Planning your Data Catalog

Get started with Pentaho Data Catalog

Part Number

It is helpful to plan your data catalog before building it. Use the following guidelines to plan your Data Catalog:

Plan data sources to add
When setting up data analytics with Data Catalog, start by adding the data sources that you want to analyze.
Before adding your data sources, gather the configuration information you need to set up the data sources. Your database administrator is best positioned to help provide the configuration information needed, such as the following information:
  • Data source type
  • Configuration method, for example: credentials, SSL, or a URI (Uniform Resource Identifier)
    • For credentials, username and password, host name, and port number
    • For SSL, encryption information, for example:
      • Encryption type, such as: Encryption only, Encryption with Server and Client Authentication
      • Trust store type and location
      • Trust store password and cipher suite
      • Key store type, location, and password
    • For URI, known as a connection string, you need a username and password
  • Any driver needed
  • For Amazon Web Services (AWS) data source types, a configuration method isn't specified.
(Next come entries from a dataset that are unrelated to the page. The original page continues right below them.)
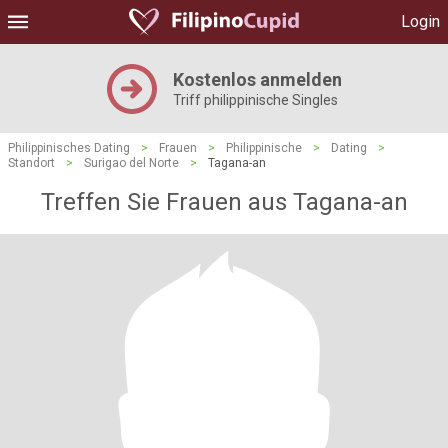
Login
Kostenlos anmelden
Triff philippinische Singles
Philippinisches Dating
>
Frauen
>
Philippinische
>
Dating
>
Standort
>
Surigao del Norte
>
Tagana-an
Treffen Sie Frauen aus Tagana-an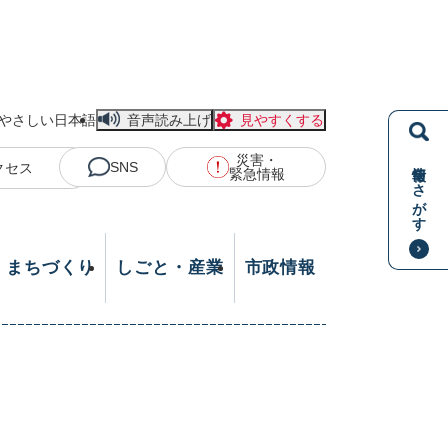
やさしい日本語
音声読み上げ
見やすくする
災害・
情報をさがす
SNS
クセス
緊急情報
・まちづくり
しごと・産業
市政情報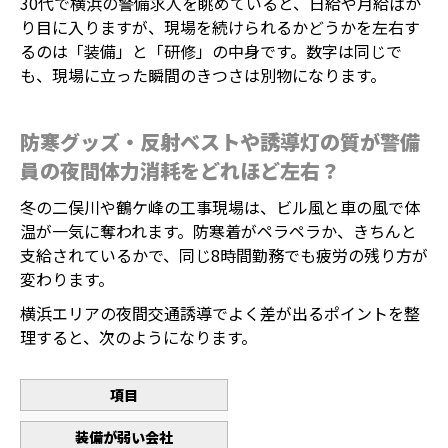
30代で横浜の警備求人を眺めていると、日給や月給ばか
り目に入りますが、現場を続けられるかどうかを左右す
るのは「装備」と「研修」の中身です。数字は同じで
も、現場に立った瞬間のきつさは別物になります。
防寒グッズ・反射ベストや誘導灯の質が警備
員の夜間体力消耗をどれほど左右？
冬の二俣川や鶴ケ峰の工事現場は、ビル風と車の風で体
温が一気に奪われます。防寒着がペラペラか、きちんと
支給されているかで、同じ8時間勤務でも疲労の残り方が
変わります。
横浜エリアの夜間交通誘導でよく差が出るポイントを整
理すると、次のようになります。
項目
装備が弱い会社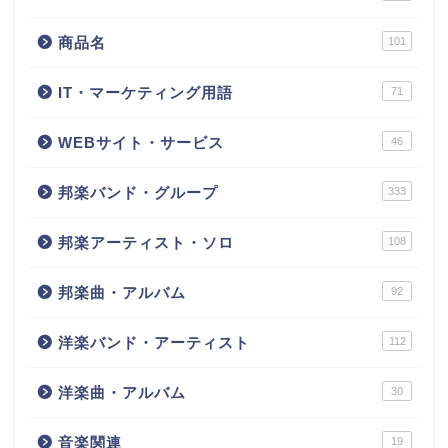
商品名
101
IT・マーケティング用語
71
WEBサイト・サービス
46
邦楽バンド・グループ
333
邦楽アーティスト・ソロ
108
邦楽曲・アルバム
92
洋楽バンド・アーティスト
112
洋楽曲・アルバム
30
音楽関連
19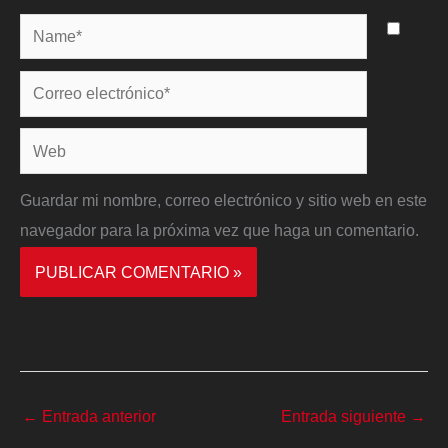
Name*
Correo
electrónico*
Web
Guardar mi nombre, correo electrónico y sitio web en este
navegador para la próxima vez que haga un comentario.
←
Entrada anterior
Entrada siguiente
→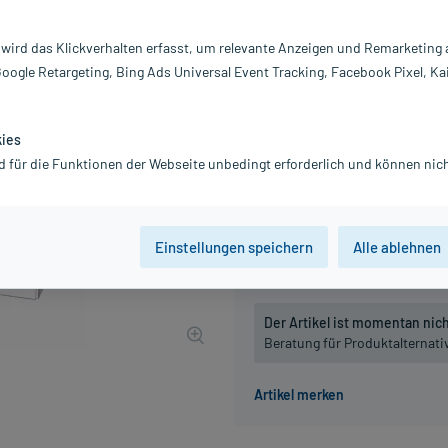
Inhalt:
10
PZN:
0
 wird das Klickverhalten erfasst, um relevante Anzeigen und Remarketing
Hersteller:
W
Google Retargeting, Bing Ads Universal Event Tracking, Facebook Pixel, Ka
Information:
10,30 €
UVP
13,40 €
103
P
kies
d für die Funktionen der Webseite unbedingt erforderlich und können nich
inkl. MwSt.
zzgl.
Versandkosten
Packungseinheit
Einstellungen speichern
Alle ablehnen
50 St
100 St
Der Artikel ist momentan nicht
Beratung für Produktalternat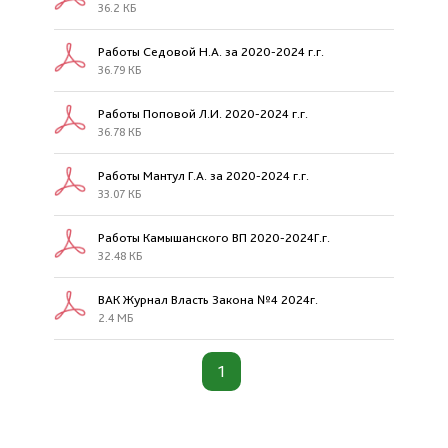
36.2 КБ
Работы Седовой Н.А. за 2020-2024 г.г.
36.79 КБ
Работы Поповой Л.И. 2020-2024 г.г.
36.78 КБ
Работы Мантул Г.А. за 2020-2024 г.г.
33.07 КБ
Работы Камышанского ВП 2020-2024Г.г.
32.48 КБ
ВАК Журнал Власть Закона №4 2024г.
2.4 МБ
1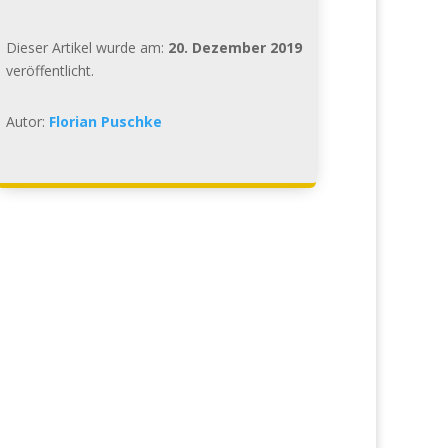
Dieser Artikel wurde am:
20. Dezember 2019
veröffentlicht.
Autor:
Florian Puschke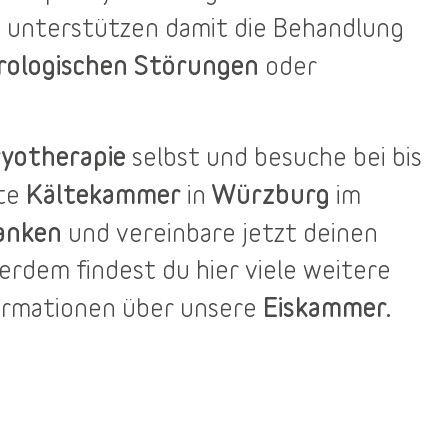
 unterstützen damit die Behandlung
rologischen Störungen
oder
yotherapie
selbst und besuche bei bis
Kältekammer
Würzburg
ste
in
im
anken
und vereinbare jetzt deinen
ßerdem findest du
hier
viele weitere
Eiskammer.
ormationen über unsere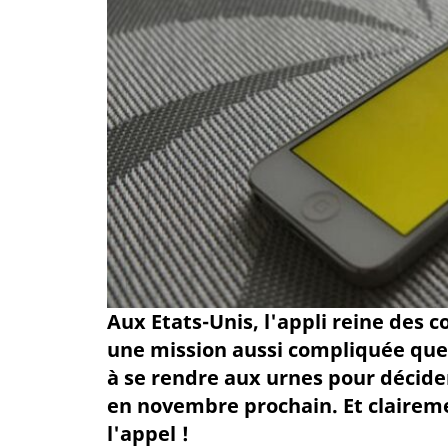
Aux Etats-Unis, l'appli reine des
une mission aussi compliquée que c
à se rendre aux urnes pour décide
en novembre prochain. Et clairem
l'appel !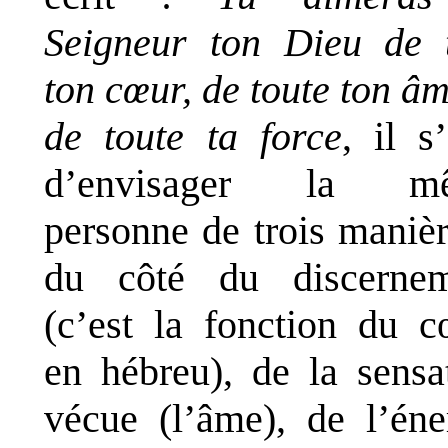
Seigneur ton Dieu de 
ton cœur, de toute ton âm
de toute ta force
, il s’
d’envisager la m
personne de trois manièr
du côté du discernem
(c’est la fonction du c
en hébreu), de la sensa
vécue (l’âme), de l’éne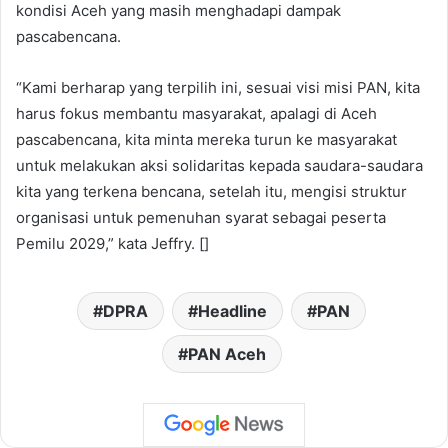
kondisi Aceh yang masih menghadapi dampak
pascabencana.
“Kami berharap yang terpilih ini, sesuai visi misi PAN, kita
harus fokus membantu masyarakat, apalagi di Aceh
pascabencana, kita minta mereka turun ke masyarakat
untuk melakukan aksi solidaritas kepada saudara-saudara
kita yang terkena bencana, setelah itu, mengisi struktur
organisasi untuk pemenuhan syarat sebagai peserta
Pemilu 2029,” kata Jeffry. []
DPRA
Headline
PAN
PAN Aceh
You must have information such as AWS region, account number, IAM username, access key ID, and secret access key to configure these data source types.
Tip: Data Catalog uses the data source name you enter when setting up the data source throughout the data catalog. As a best practice, adopt a naming convention that is logical for users to understand that you can use for all data sources and types that you add to Data Catalog.
Plan business glossaries and business terms
The business glossary is an organized list of business terms and their definitions intended to serve as the single and definitive reference for an organization. You can associate business terms with data elements, business rules, related terms, and custom attributes to form a comprehensive view of the organization’s business concepts and data landscape.
You can organize business glossary terms in a domain and category hierarchy, or under just a domain, or as a stand-alone term. If you do not specify a domain or category, the term appears as Unassigned.
Plan users and permissions
It is a best practice to plan the access your users need before adding them to the system, to make sure that access to data sources and business data is restricted to only the users who need it. You can add administrators for departments or lines of business and then they can add users with the permissions needed for their specific work responsibilities. You can use communities, which are custom roles, to fine tune access to specific data source types and other Data Catalog assets.

You are now ready to start building your Data Catalog.